Sarah Cameron is a multi-award winning painter and photographer with an MFA from the Slade School of Fine Art and a BFA from Edinburgh College of Art. I commissioned this large, untitled piece at a time when Sarah was working, in conceptual terms, on paintings as repositories of emotions and, in technical terms, on the interplay between surface and depth.
In commissioning this painting, I didn’t want to constrain Sarah too much, as I wanted something that would fit within her development as an artist. My only specifications were the dimensions of the canvas (90cm x 150cm) and that Sarah should focus on “the unknown, as something positive.” We had been talking about the German writer and philosopher Karoline von Günderrode before she began work on this piece. As a result, the painting is also informed by her interpretation of my work on Günderrode.
The result is something that fits everything that I, personally, look for in a painting. I like my eye to keep moving, settling only transiently on areas of interesting colour and brushwork; I don’t like art to dictate too much, but to let the viewer’s imagination create and recreate what it sees. The piece is abstract, but provides enough hints and clues of shapes to prompt the viewer’s imagination to keep forming objects and landscapes. There are ideas of a cliff, mist, clouds, sky, faint architectural shapes that could be ruins. Sometimes the round shapes in the top right quarter of the painting look like the faces of robed figures; sometimes like rocks. In keeping with Sarah’s work relating to Romantic traditions, these shapes recall the rocks and cliffs in Caspar David Friedrich’s c.1801 “Rock Arch in the Uttewalder Grund.“
These shapes in the top right-hand corner destabilise the painting and are part of what keeps the images unresolved. These are the most solid-looking, defined and heavy things in the piece, but there’s nothing substantial enough below them to provide support. They’re stationary and falling at the same time. They’re floating, but look too solid to float.
Across the painting, the layers of paint act like a veil, and it’s hard to sustain a focus on either the surface or on the illusion that something solid stands behind the shifting, light layer of pale pinks and greys. (The veil-like effect is partly textural, and unfortunately some of this is lost in the photograph.) As a result, the eye has to keep focusing and refocusing, always moving. Like in Sarah’s piece Friedrich’s Mountain, Botched Romance, there’s a “hole” in the middle of the painting: in this case, created by sanding hard through the layers of paint to the canvas behind them. This helps undermine attempts to interpret the thinner layers of pale paint near the surface of the canvas as either a mist or a veil; it reminds us of the materiality of the painting, that this is a two-dimensional object created in layers.
The interplay between solidity and insubstantiality, between surface and depth connote many of the concepts and tropes in Günderrode’s writings.

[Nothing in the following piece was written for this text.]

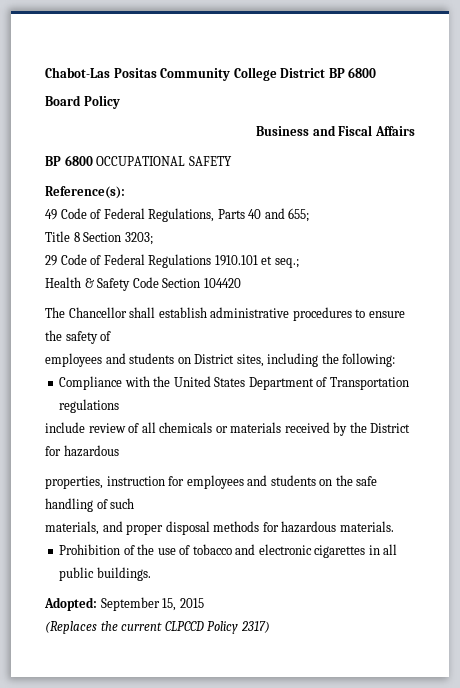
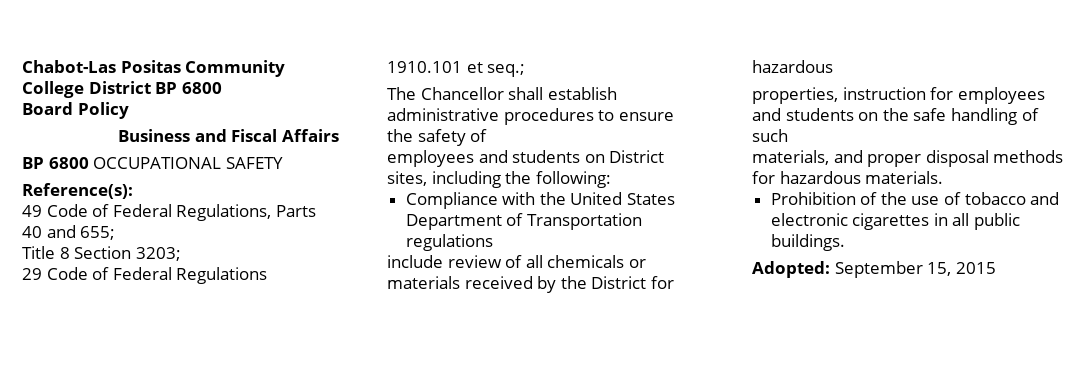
[45,277,241,291] // Health & Safety Code Section 104420 -> (526, 70) none
[45,621,270,634] // (Replaces the current CLPCCD Policy 2317) -> (996, 268) none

There’s a ghost of antiquity in the suggestion of ruins, and a refusal to separate human forms from forms of nature. It captures Günderrode’s embrace of the continual dissolution and reconstitution of forms that she sees as fundamental to life. And it reminds us of the active role of our own organs of sensation, imagination and cognition in constituting the world we interact with. It suggests something underlying this world, something in motion that is sometimes on the edge of our understanding but, in the end, always remains unknown.